E' bene subito sgombrare il campo da ogni paragone, però: "Banana Republic" fu un evento nazionale, riaprì le porte agli stadi dopo la stagione delle molotov e dei processi sul palco, e soprattutto giunse al culmine della popolarità per entrambi i protagonisti. Fu un fenomeno di costume, oltre che musicale, capace di sdoganare la canzone d'autore dalle elite alle masse. "Work In Progress" non ha queste ambizioni e fotografa lo stato attuale dei due ex-"marinai", con un Dalla ormai da anni in fase calante e un De Gregori fieramente aggrappato alle sue radici, tra nuovi lampi ("Il fischio del vapore", "Pezzi") e segni di stanchezza (l'ultimo "Per brevità chiamato Artista").
Il doppio cd suggella la ritrovata sintonia dei due sul palco, dove ognuno canta le canzoni dell'altro, salvo "Caruso" e "La donna cannone", troppo personali per prestarsi allo "scambio". Poi, i duetti, spesso i momenti più godibili, su tutti una struggente "Santa Lucia", non a caso il pezzo di De Gregori preferito da Dalla, una trascinante "Nuvolari" e un divertito "Disperato erotico stomp". Anche se - va detto - i ruoli rispetto a "Banana Republic" sembrano essersi invertiti: oggi è De Gregori il più in forma, anche come interprete, mentre Dalla fatica un po' a stargli dietro, sopperendo con mestiere e carisma.
Ventinove brani dal vivo e due inediti: l'invito al viaggio di "Gran Turismo" (soprassedibile) e "Non basta saper cantare", una bella ballata pianistica old-style, più la versione in studio di "Generale e la cover di "Just A Gigolò" ("Solo un gigolò"). Tanti classici, pescati nel miglior repertorio di entrambi. Con arrangiamenti del tutto inediti. Può capitare così di imbattersi in una coda di sax e chitarre al posto della sonata di piano de "La leva calcistica della classe ‘68", di vedere un'armonica dylaniana rimpiazzare le immortali zampogne di "Viva l'Italia" o di stentare a riconoscere la "Buonanotte Fiorellino" tramutata da valzer musette in galoppata rock. Per De Gregori non è certo una novità, del resto: le sue canzoni, da sempre, cambiano volto sul palco, come da lezione del Dylan targato "Never Ending Tour". Lascia quindi sospesi tra imbarazzo e commozione la "Rimmel" cantata in coro con il pubblico: quasi un omaggio, dopo anni di sussiegoso (e spesso frainteso) distacco.

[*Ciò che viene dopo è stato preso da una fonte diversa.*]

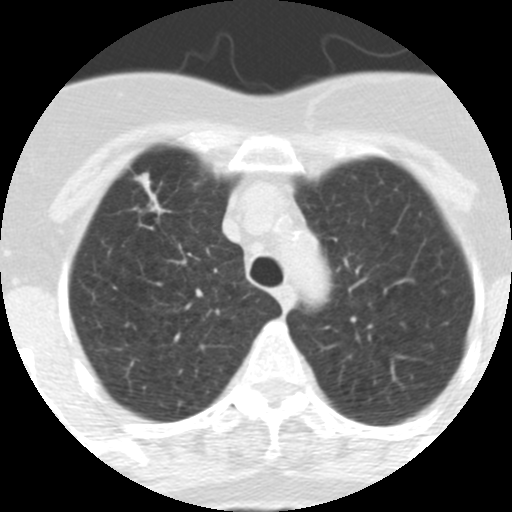
Axial slice from a low-dose chest CT screening exam; first (baseline) screen; lung window (W 1500 / L -600 HU); 2.5 mm slice thickness; slice 65 of 313 in the series. Female participant, aged 62 years at enrolment.
Expert-annotated lung lesion, bounding box (x1, y1, x2, y2) in pixels: (116, 167, 187, 236). Screening reader's record for this exam (one nodule recorded; not confirmed to be the boxed lesion): non-calcified nodule or mass ≥4 mm, right upper lobe, 9 × 7 mm, spiculated (stellate) margins, soft tissue attenuation. Official screen result: positive, change unspecified: nodule(s) >= 4 mm or enlarging nodule(s), mass(es), or other non-specific abnormalities suspicious for lung cancer. Lung cancer was diagnosed 126 days after this screen: adenocarcinoma, NOS, right upper lobe, moderately differentiated (G2), stage IA (AJCC 6th edition), 18 mm at pathology.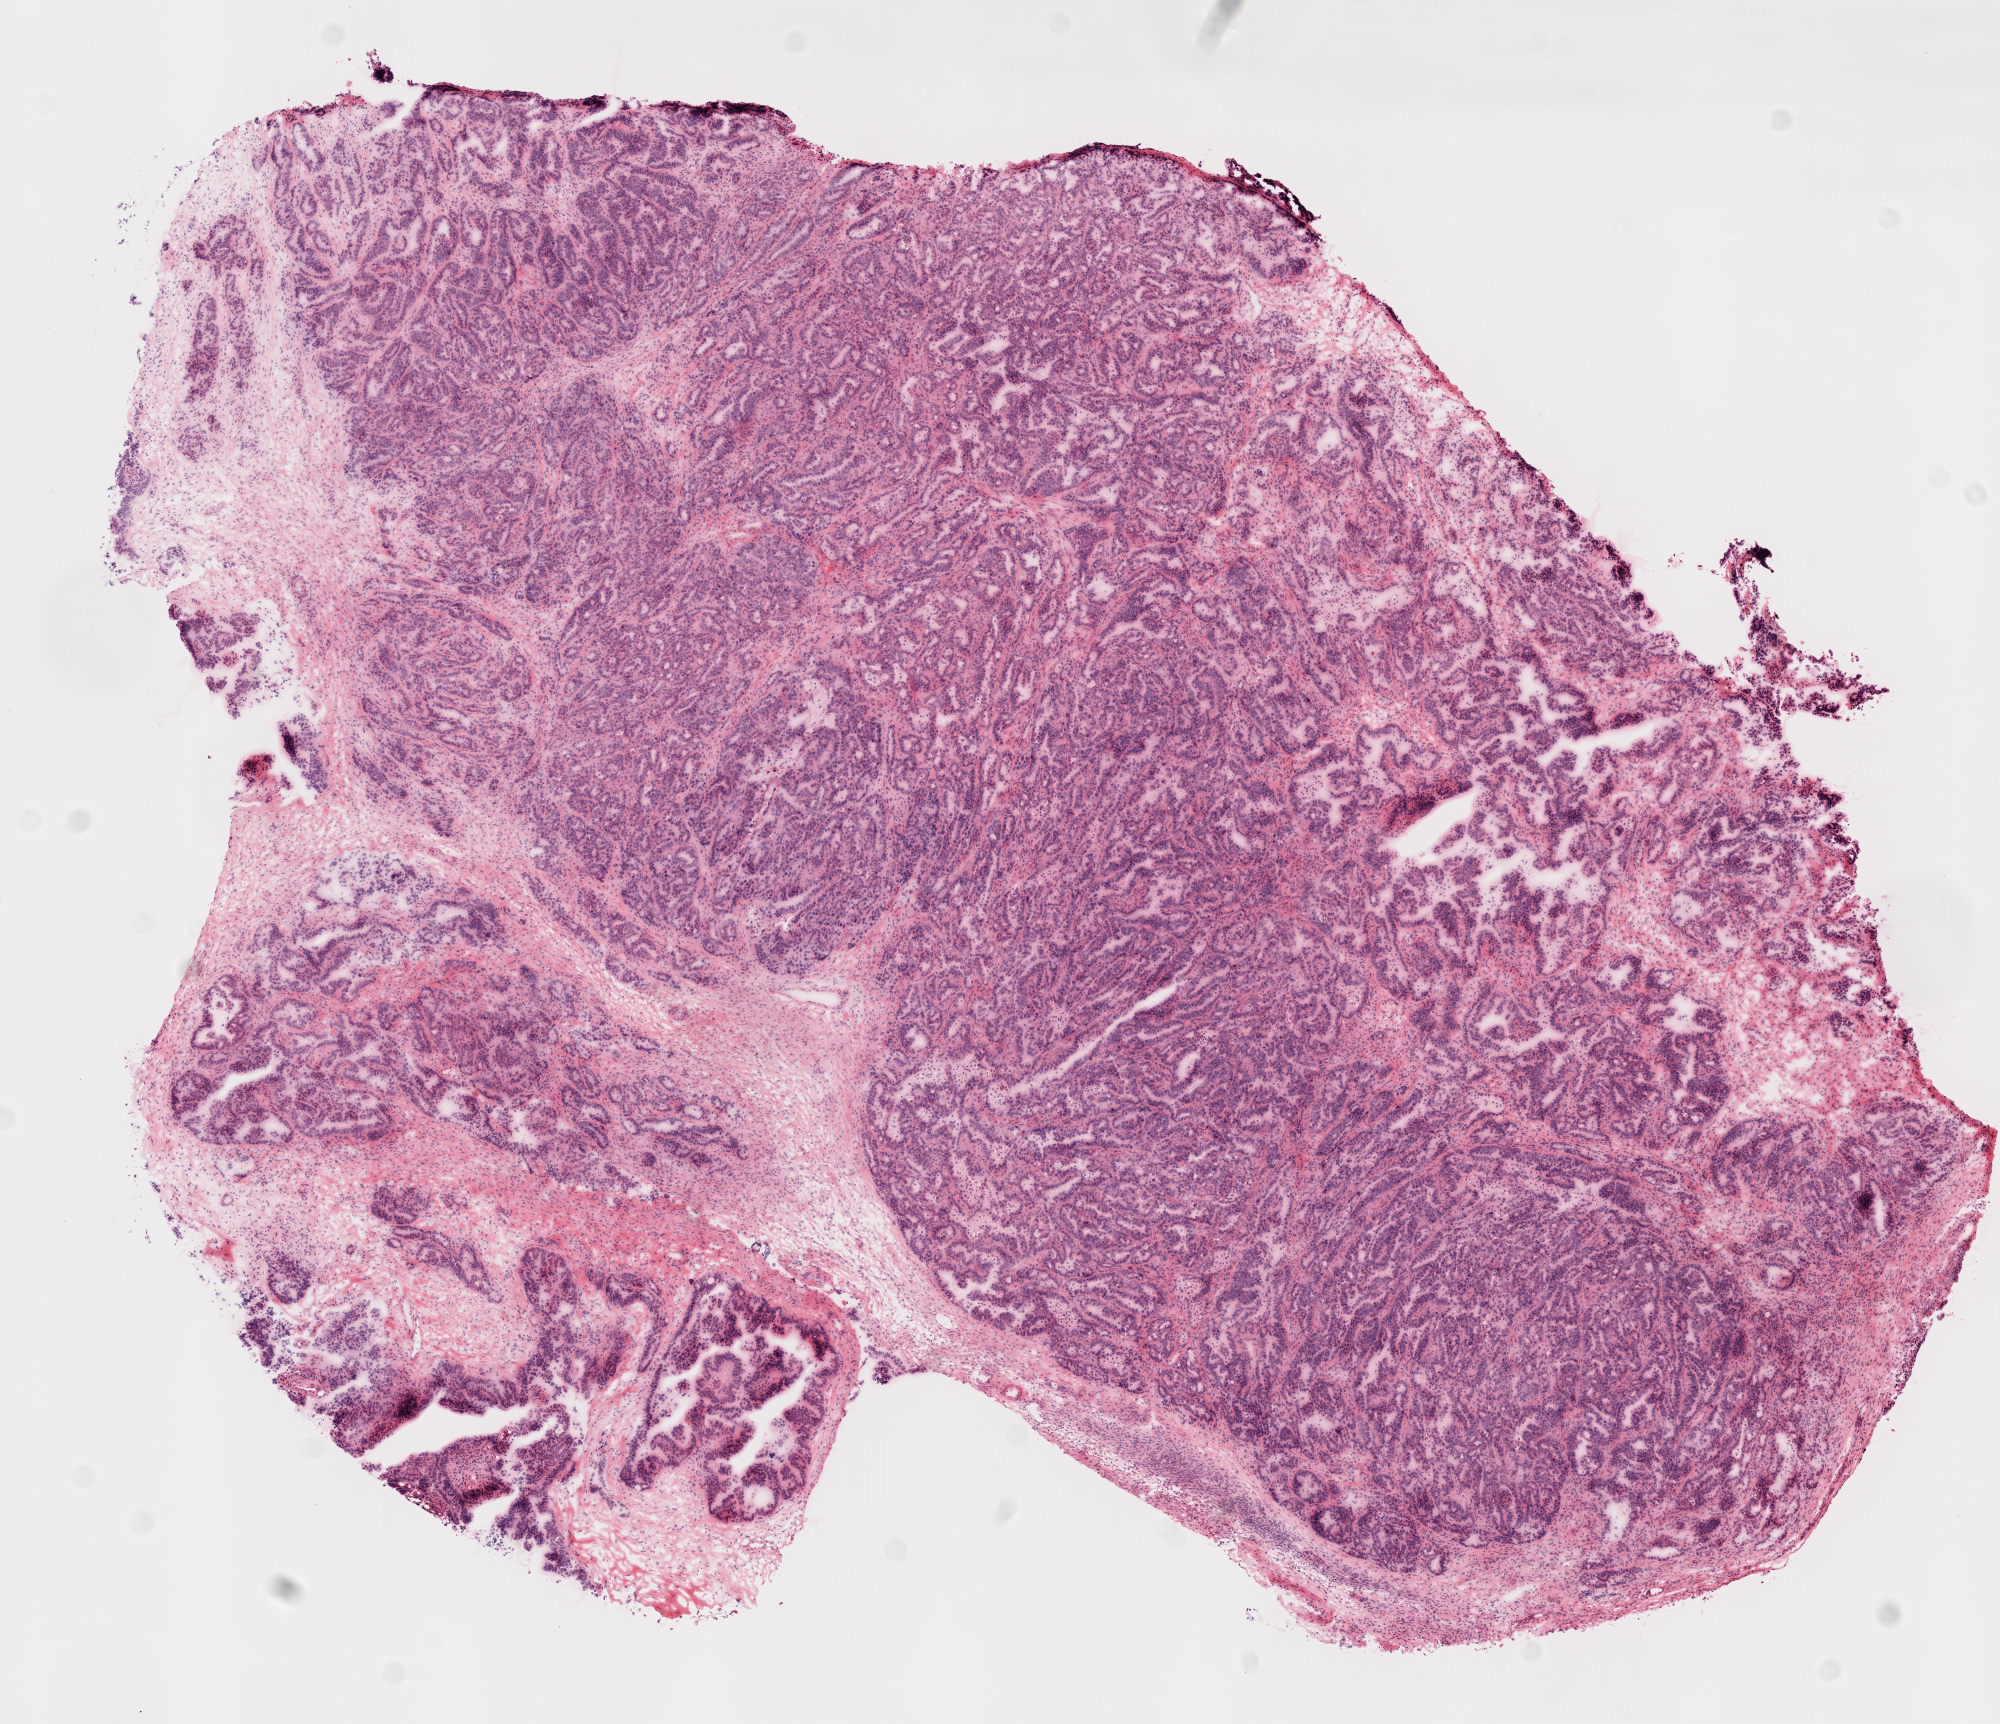
Digitized H&E-stained tissue section (whole slide), shown as a low-resolution overview of the whole scanned area (about 8.0 x 6.9 mm, slide scanned at 20x). Frozen section from the top of the tissue portion. Primary tumour sample from the ovary. Patient: female, age at initial diagnosis 42 years. Histologic grade: G3 (poorly differentiated). Slide review estimates, as recorded: tumour cells 90%, tumour nuclei 98%, normal cells 0%, stromal cells 10%, necrosis 0%.
* FIGO stage: IIIC
* laterality: bilateral
* pathologic diagnosis: Serous cystadenocarcinoma, NOS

Più rispettosi degli originali i brani di Dalla, anche se gli arrangiamenti moderni donano nuova verve a capolavori del passato come "Anna e Marco", "L'anno che verrà", "Futura", mentre una sentita "Henna" ci ricorda quella che è forse la sua ultima prodezza recente.
Peccato per l'esclusione dalla tracklist di qualche chicca riscoperta nel tour, ad esempio le degregoriane "I matti" e "Due zingari" oppure "Non sono matto (o la capra Elisabetta)", il primo testo scritto da Dalla nel 1964 su musica di Gino Paoli. Si può sospettare che il marketing abbia fatto pendere la bilancia dalla parte degli hit, ma è anche logico che sia così. Non un'operazione-nostalgia e neanche un prodotto meramente promozionale, in ogni caso, come dimostra la mancanza proprio dei brani tratti dai loro album più recenti. Solo la testimonianza sincera e divertita di due giganti della canzone d'autore disposti a rimettersi in gioco dopo quarant'anni di onorata carriera. Con tutti i pregi di ieri e qualche limite di oggi.
Allegato il Dvd "Back To Back", con un'ora circa di backstage e interviste.